MIL OSI – ABIDJAN, Costa do Marfim, 2 de dezembro 2022/APO Group/ —
O Grupo Banco Africano de Desenvolvimento (www.AfDB.org) está a financiar com 301 milhões de dólares a revisão do Kampala-Malaba Meter Gauge Railway (MGR), no Uganda. A linha férrea faz parte do Corredor Norte da Comunidade da África Oriental que liga a capital, Kampala, à cidade costeira de Mombaça, no Quénia.
O Projeto de Apoio à Reabilitação Ferroviária da Comunidade da África Oriental reforçará os serviços ferroviários e reduzirá os custos de transporte numa região dotada de terras agrícolas, minerais e exploração e produção e de petróleo.
O financiamento aprovado quarta-feira pelo Conselho de Administração do Grupo consiste em empréstimos e subvenções do Banco Africano de Desenvolvimento e da sua janela de empréstimos concessionais, o Fundo Africano de Desenvolvimento.
As obras implicam a reabilitação imediata de 265 km de pistas MGR entre Malaba e Mukono, incluindo a linha para o Cais de Jinja e Port Bell, no Lago Victoria.
O projeto incorpora formação e desenvolvimento de competências para os trabalhadores dos caminhos-de-ferro. Irá também integrar soluções baseadas na natureza, incluindo a plantação de árvores, para aumentar a resiliência climática dos carris.
Durante a aprovação do Conselho, o Presidente do Grupo Banco Africano de Desenvolvimento, Akinwumi Adesina, afirmou: “As linhas ferroviárias são fundamentais para abrir o coração de África, onde existe um imenso potencial agrícola e económico”. As linhas ferroviárias seriam também fundamentais na ligação das Zonas Especiais de Processamento Agrícola de base rural, que o Banco Africano de Desenvolvimento está a promover, a mercados e outros centros logísticos vitais. “As linhas ferroviárias não devem simplesmente ligar portos a minas”, salientou Adesina, acrescentando que é animador ver os governos africanos a investir no transporte ferroviário. O projeto foi apoiado pelo governo e pelo parlamento do Uganda.
A MGR Kampala-Malaba faz parte da rota multimodal do Corredor Norte, que inclui o transporte rodoviário de Mombaça, no Quénia, para o Uganda, um país sem litoral, e países vizinhos, incluindo o Ruanda, Burundi, Sudão do Sul e Leste da República Democrática do Congo. O corredor tem também ligações marítimas com as vias navegáveis interiores do Lago Victoria.

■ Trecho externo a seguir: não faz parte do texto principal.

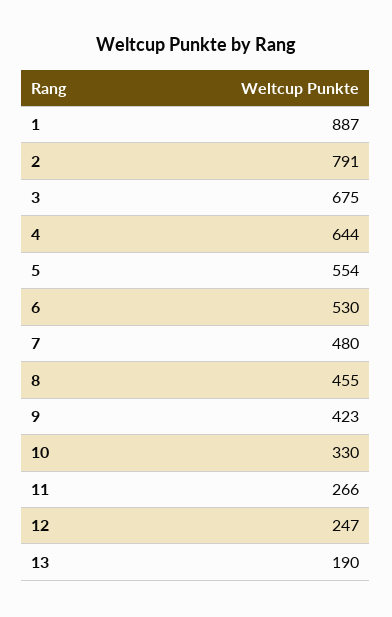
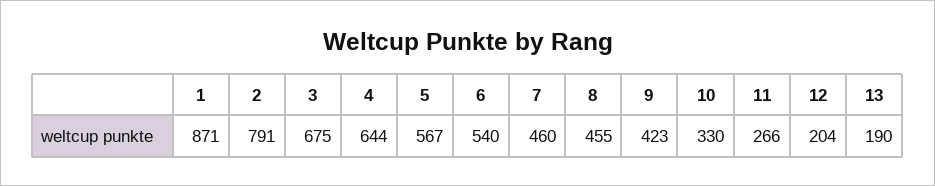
  {
-   "1": 887,
+   "1": 871,
    "2": 791,
    "3": 675,
    "4": 644,
-   "5": 554,
+   "5": 567,
-   "6": 530,
+   "6": 540,
-   "7": 480,
+   "7": 460,
    "8": 455,
    "9": 423,
    "10": 330,
    "11": 266,
-   "12": 247,
+   "12": 204,
    "13": 190
  }

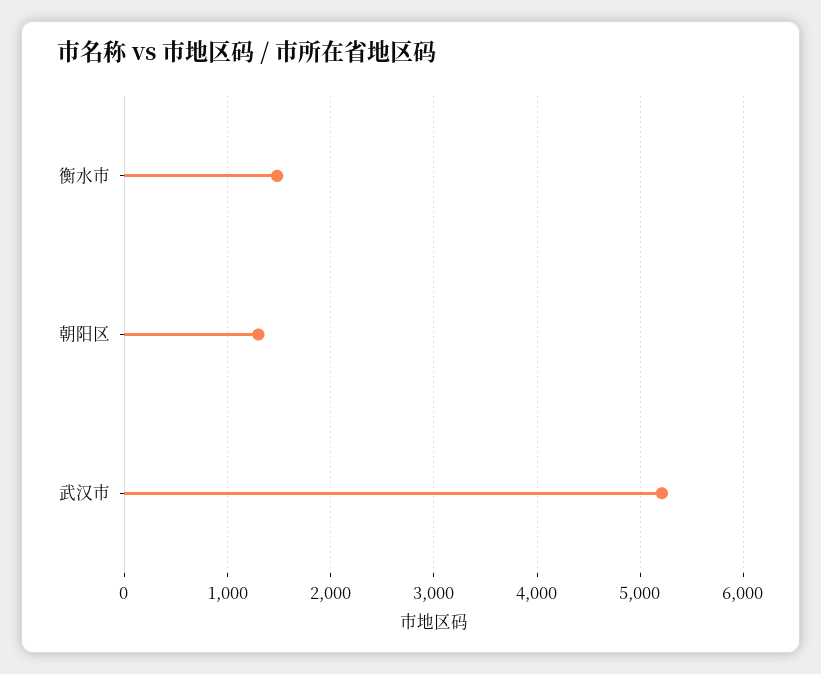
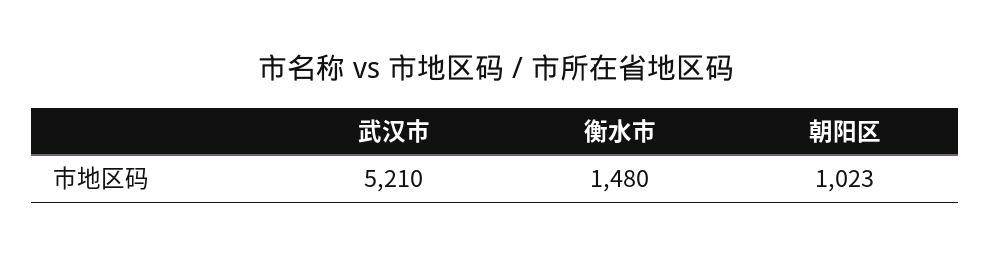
  {
    "衡水市": 1480,
-   "朝阳区": 1300,
+   "朝阳区": 1023,
    "武汉市": 5210
  }

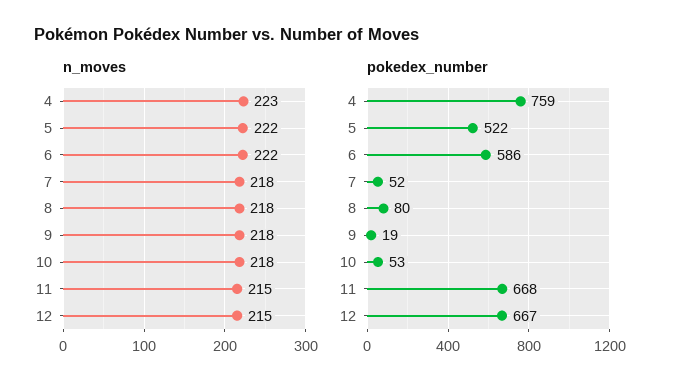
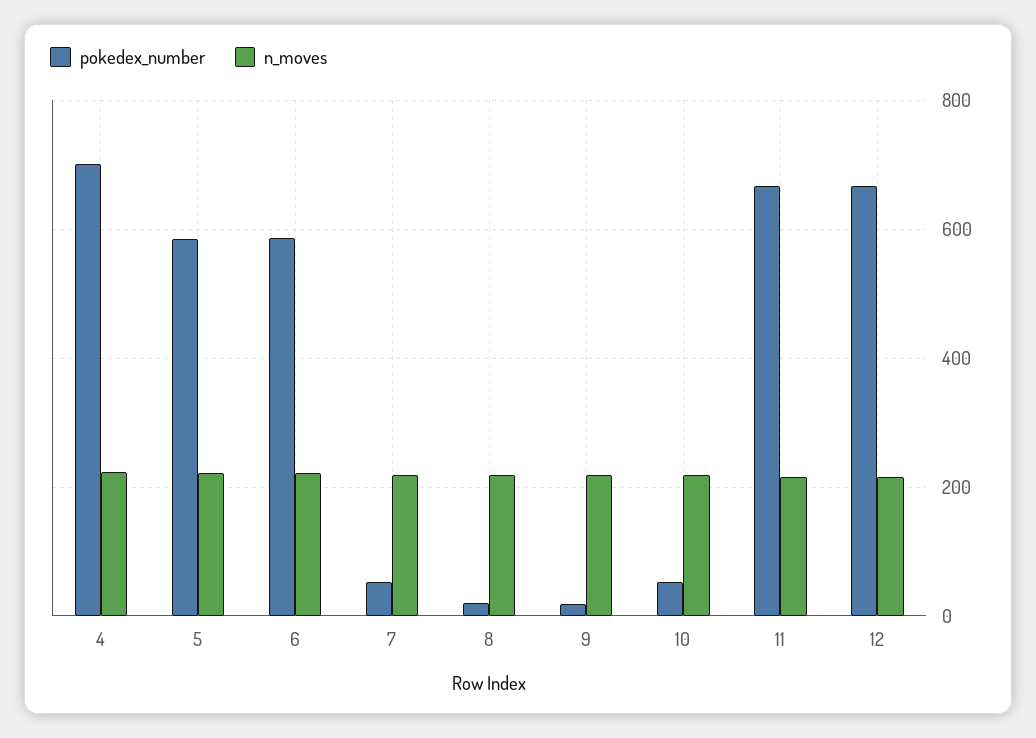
  {
    "n_moves": {
      "4": 223,
      "5": 222,
      "6": 222,
      "7": 218,
      "8": 218,
      "9": 218,
      "10": 218,
      "11": 215,
      "12": 215
    },
    "pokedex_number": {
-     "4": 759,
+     "4": 700,
-     "5": 522,
+     "5": 580,
      "6": 586,
      "7": 52,
-     "8": 80,
+     "8": 20,
      "9": 19,
      "10": 53,
      "11": 668,
      "12": 667
    }
  }

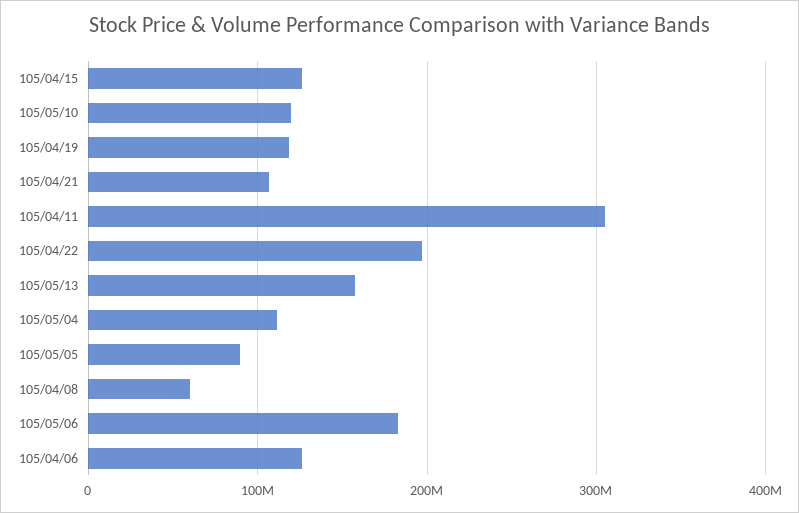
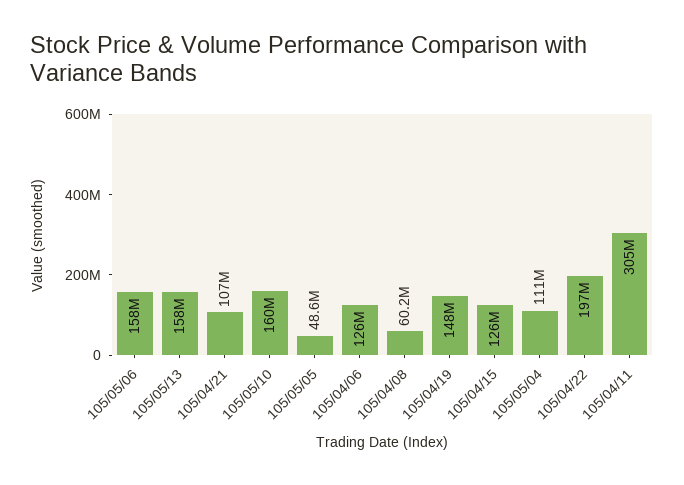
  {
    "105/04/15": 126000000,
-   "105/05/10": 120000000,
+   "105/05/10": 160000000,
-   "105/04/19": 120000000,
+   "105/04/19": 148000000,
    "105/04/21": 107000000,
    "105/04/11": 305000000,
    "105/04/22": 197000000,
    "105/05/13": 158000000,
    "105/05/04": 111000000,
-   "105/05/05": 90000000,
+   "105/05/05": 48600000,
    "105/04/08": 60200000,
-   "105/05/06": 180000000,
+   "105/05/06": 158000000,
    "105/04/06": 126000000
  }

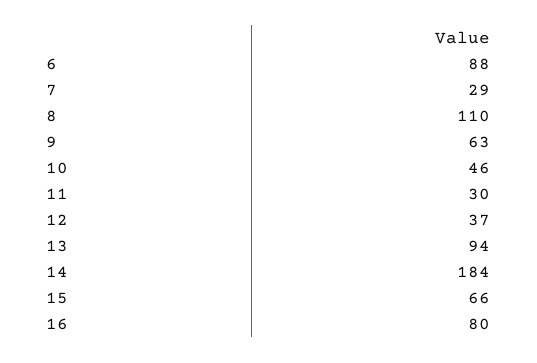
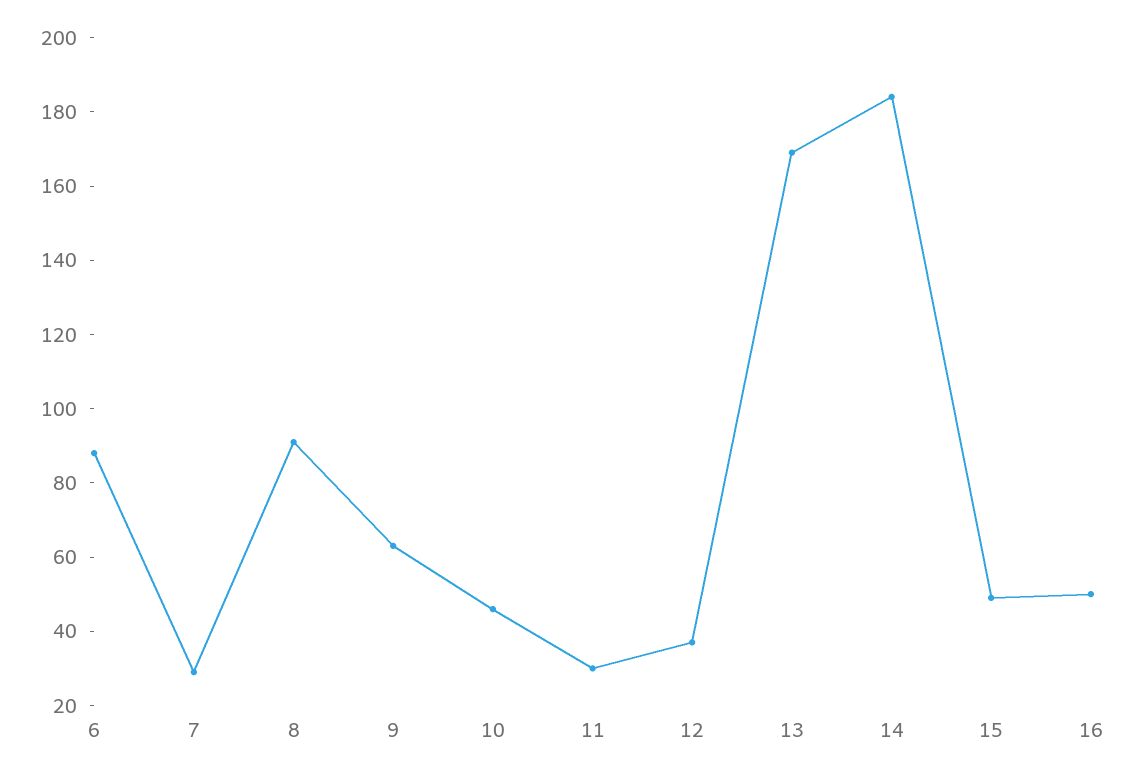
  {
    "6": 88,
    "7": 29,
-   "8": 110,
+   "8": 90,
    "9": 63,
    "10": 46,
    "11": 30,
    "12": 37,
-   "13": 94,
+   "13": 170,
    "14": 184,
-   "15": 66,
+   "15": 50,
-   "16": 80
+   "16": 50
  }

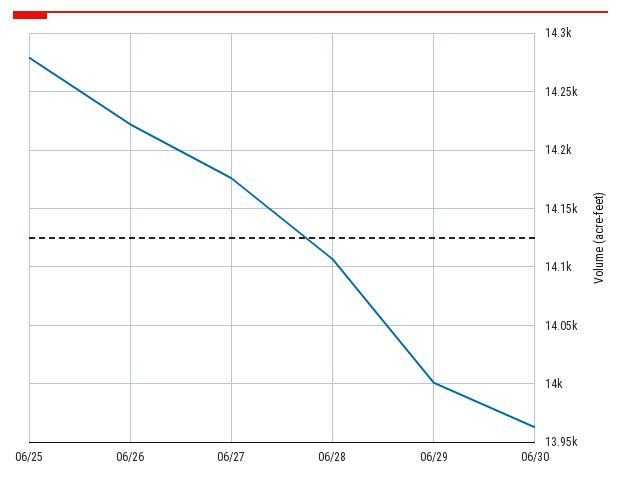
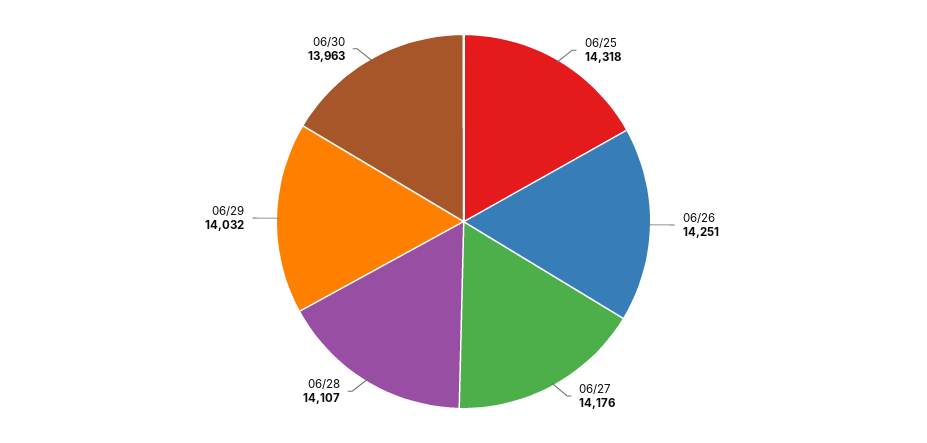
  {
-   "06/25": 14280,
+   "06/25": 14318,
-   "06/26": 14220,
+   "06/26": 14251,
    "06/27": 14176,
    "06/28": 14107,
-   "06/29": 14000,
+   "06/29": 14032,
    "06/30": 13963
  }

O caminho-de-ferro é visto como um modo de transporte mais seguro e mais acessível do que o rodoviário, mas atualmente, mais de 90% do tráfego ao longo do corredor norte é transportado por estrada, com apenas 7% a circular por caminho-de-ferro devido a infraestruturas deficientes. Como resultado, os custos de transporte ao longo do corredor são comparativamente elevados.
Espera-se que o projeto beneficie diretamente à volta de 1,2 milhões de pessoas, cerca de 40% das quais são mulheres.
O projeto está alinhado com a estratégia nacional Vision 2040 do Uganda, bem como com a Vision 2050 da Comunidade da África Oriental, que visa aprofundar o comércio e transformar a África Oriental numa região globalmente competitiva de rendimento médio-alto. O Projeto de Apoio à Reabilitação dos Caminhos-de-Ferro da Comunidade da África Oriental também faz avançar a Agenda 2063 da União Africana e três das 5 principais prioridades operacionais do Banco Africano de Desenvolvimento: Integrar África, Industrializar África e Melhorar a Qualidade de Vida para o Povo de África.